Jane Morgan
Jane Morgan was born in Newton, Massachusetts, United States on May 3rd, 1924 and is the Pop Singer. At the age of 100, Jane Morgan biography, profession, age, height, weight, eye color, hair color, build, measurements, education, career, dating/affair, family, news updates, songs, and networth are available.
At 100 years old, Jane Morgan physical status not available right now. We will update Jane Morgan's height, weight, eye color, hair color, build, and measurements.
Jane Morgan (born Florence Catherine Currier; May 3, 1924) is an American singer.
Morgan initially found success in France and the UK before achieving recognition in the US. She received six gold records.
She was a frequent nightclub and Broadway performer, and also appeared numerous times on American television, both as a singer and as a dramatic performer.
Early life
Morgan was born Florence Catherine Currier in Newton, Massachusetts, on 3 May 1924, one of five children born to musicians Olga (Brandenburg) and Bertram Currier. When she was four years old, the Currier family moved to Daytona Beach, Florida. At five she began vocal lessons while continuing piano lessons. During the summers, she took on child roles and appeared in theater productions at the Kennebunkport Playhouse in Kennebunkport, Maine, which her brother had founded. In 1941, she was listed as the Treasurer of the Kennebunkport Playhouse. While attending grade school, Morgan actively engaged in singing and competing against other students throughout Florida and the Southeast. After graduating from Seabreeze High School, she was accepted into New York's Juilliard School of Music. Intending to become an opera singer, she studied opera by day and performed whenever possible.
Early career
Morgan performed famous songs in nightclubs and small restaurants, as well as at bar mitzvahs and other private functions to help pay her tuition fees at Juilliard. She was eventually hired as a singer at the Roseland Ballroom in Manhattan with the house second band, which was worth $25 a week, six nights a week. When she was still at Juilliard (1944), orchestra conductor Art Mooney heard her perform and hired her. Jane Morgan changed her name to Jane Morgan by adopting Janie Ford's first name and Marian Morgan's last name.
Bernard Hilda, a French impresario, was chosen to accompany him in Paris in 1948. Hilda, a popular French society bandleader, needed a teenage singer to appear at a nightclub that he planned to open near the Eiffel Tower. Morgan began to appear regularly at the Club des Champs-Elysées, playing (two shows per night) American songs to mainly French audiences. Her mother had been taught French and Italian, so she quickly became fluent in French and performed her best in French, singing Cole Porter, George Gershwin, French songs, and twentieth-century standards. Morgan became a celebrity in Paris, accompanied by Hilda and his gypsy violin, she became popular throughout France. The French café culture flocked to Hilda's posh club, which was likened to the Copacabana in New York. Several French songwriters, including Charles Trenet, were regulars at the club, and they produced several songs that were later hit recordings for Morgan. Morgan and Hilda began a new weekly television show in 1949, on the French Polydor label as well as Parlophone, Philips, and others.

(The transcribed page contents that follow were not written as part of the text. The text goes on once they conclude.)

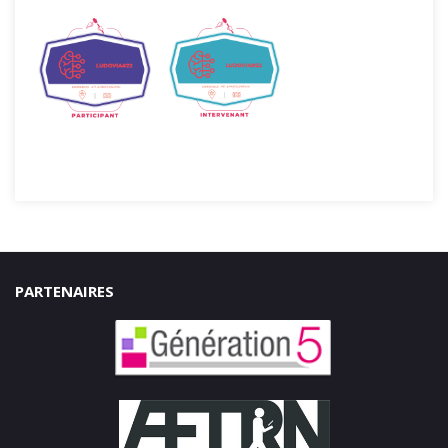
PARTENAIRES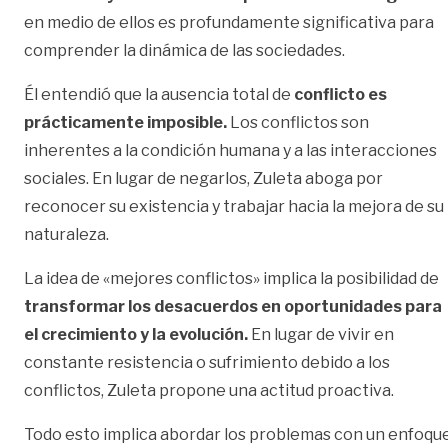
en medio de ellos es profundamente significativa para
comprender la dinámica de las sociedades.
Él entendió que la ausencia total de
conflicto es
prácticamente imposible.
Los conflictos son
inherentes a la condición humana y a las interacciones
sociales. En lugar de negarlos, Zuleta aboga por
reconocer su existencia y trabajar hacia la mejora de su
naturaleza.
La idea de «mejores conflictos» implica la posibilidad de
transformar los desacuerdos en oportunidades para
el crecimiento y la evolución.
En lugar de vivir en
constante resistencia o sufrimiento debido a los
conflictos, Zuleta propone una actitud proactiva.
Todo esto implica abordar los problemas con un enfoqu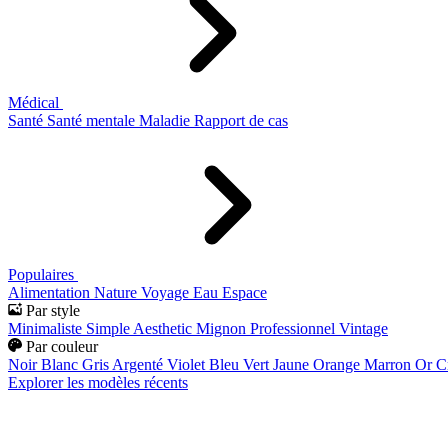
Médical
Santé
Santé mentale
Maladie
Rapport de cas
Populaires
Alimentation
Nature
Voyage
Eau
Espace
Par style
Minimaliste
Simple
Aesthetic
Mignon
Professionnel
Vintage
Par couleur
Noir
Blanc
Gris
Argenté
Violet
Bleu
Vert
Jaune
Orange
Marron
Or
C
Explorer les modèles récents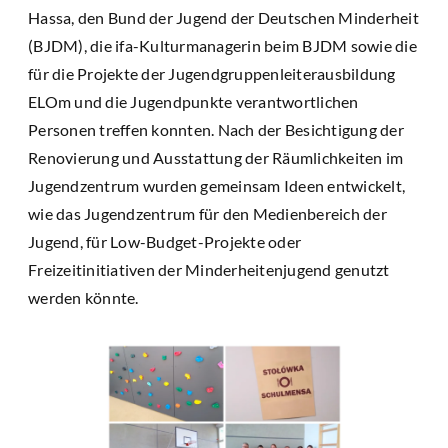
Hassa, den Bund der Jugend der Deutschen Minderheit
(BJDM), die ifa-Kulturmanagerin beim BJDM sowie die
für die Projekte der Jugendgruppenleiterausbildung
ELOm und die Jugendpunkte verantwortlichen
Personen treffen konnten. Nach der Besichtigung der
Renovierung und Ausstattung der Räumlichkeiten im
Jugendzentrum wurden gemeinsam Ideen entwickelt,
wie das Jugendzentrum für den Medienbereich der
Jugend, für Low-Budget-Projekte oder
Freizeitinitiativen der Minderheitenjugend genutzt
werden könnte.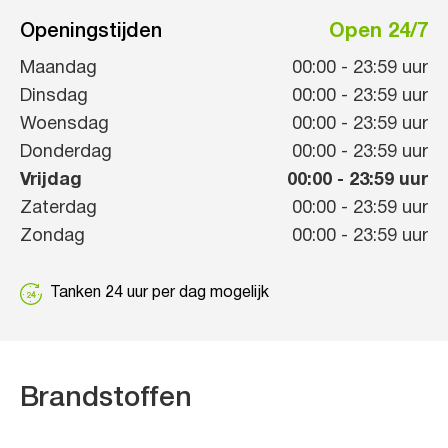
Openingstijden
Open 24/7
Maandag
00:00
-
23:59
uur
Dinsdag
00:00
-
23:59
uur
Woensdag
00:00
-
23:59
uur
Donderdag
00:00
-
23:59
uur
Vrijdag
00:00
-
23:59
uur
Zaterdag
00:00
-
23:59
uur
Zondag
00:00
-
23:59
uur
Tanken 24 uur per dag mogelijk
Brandstoffen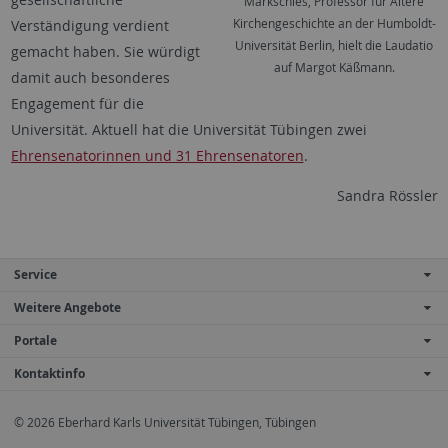
Markschies, Professor für Ältere
Kirchengeschichte an der Humboldt-
Verständigung verdient
Universität Berlin, hielt die Laudatio
gemacht haben. Sie würdigt
auf Margot Käßmann.
damit auch besonderes
Engagement für die
Universität. Aktuell hat die Universität Tübingen zwei
Ehrensenatorinnen und 31 Ehrensenatoren
.
Sandra Rössler
Service
Weitere Angebote
Portale
Kontaktinfo
© 2026 Eberhard Karls Universität Tübingen, Tübingen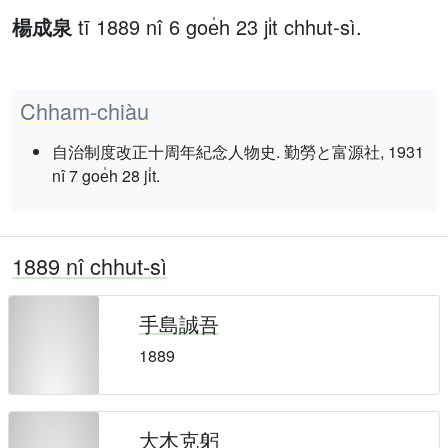
楊成泉
tī 1889 nî 6 goe̍h 23 ji̍t chhut-sì.
Chham-chiàu
自治制度改正十周年紀念人物史. 勤勞と富源社, 1931
nî 7 goe̍h 28 ji̍t.
1889 nî chhut-sì
手島誠吾
1889
大木克躬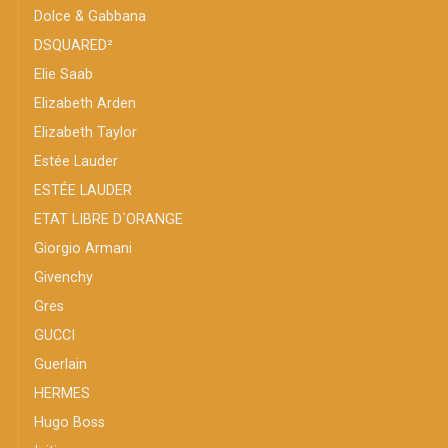
Dolce & Gabbana
DSQUARED²
Elie Saab
Elizabeth Arden
Elizabeth Taylor
Estée Lauder
ESTÉE LAUDER
ETAT LIBRE D`ORANGE
Giorgio Armani
Givenchy
Gres
GUCCI
Guerlain
HERMES
Hugo Boss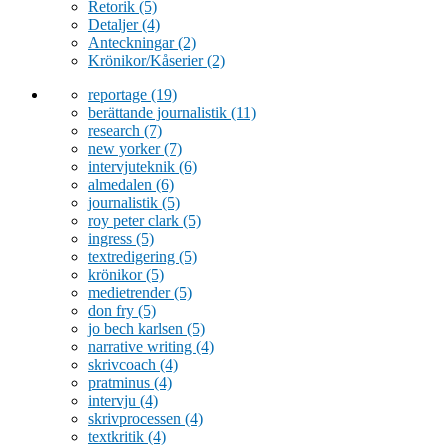
Retorik
(5)
Detaljer
(4)
Anteckningar
(2)
Krönikor/Kåserier
(2)
reportage
(19)
berättande journalistik
(11)
research
(7)
new yorker
(7)
intervjuteknik
(6)
almedalen
(6)
journalistik
(5)
roy peter clark
(5)
ingress
(5)
textredigering
(5)
krönikor
(5)
medietrender
(5)
don fry
(5)
jo bech karlsen
(5)
narrative writing
(4)
skrivcoach
(4)
pratminus
(4)
intervju
(4)
skrivprocessen
(4)
textkritik
(4)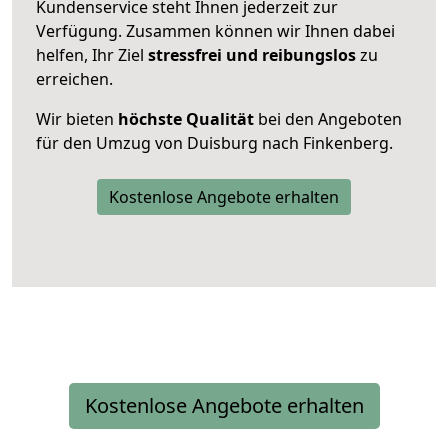
Kundenservice steht Ihnen jederzeit zur
Verfügung. Zusammen können wir Ihnen dabei
helfen, Ihr Ziel
stressfrei und reibungslos
zu
erreichen.
Wir bieten
höchste Qualität
bei den Angeboten
für den Umzug von Duisburg nach Finkenberg.
Kostenlose Angebote erhalten
Kostenlose Angebote erhalten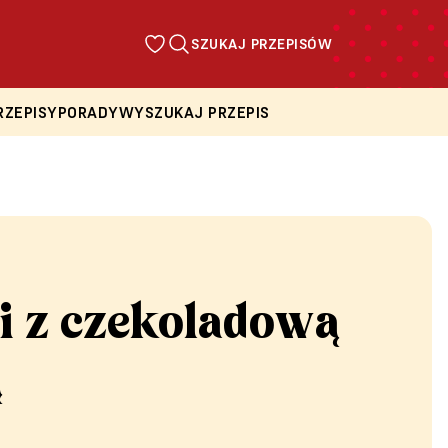
SZUKAJ PRZEPISÓW
RZEPISY
PORADY
WYSZUKAJ PRZEPIS
i z czekoladową
ą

Morgan came from Montreal, Quebec, Canada, and opened at the Ritz-Carlton Montreal as a soloist with a bilingual performance incorporating French and English. She performed in upscale nightclubs and her own radio show on NBC, backed by the 50-piece NBC Symphony Orchestra, and she also appeared at the St. Regis New York. She returned to Europe in 1954 to appear in a London West End review with comedian Vic Oliver, and later at the Savoy Theatre and London Palladium.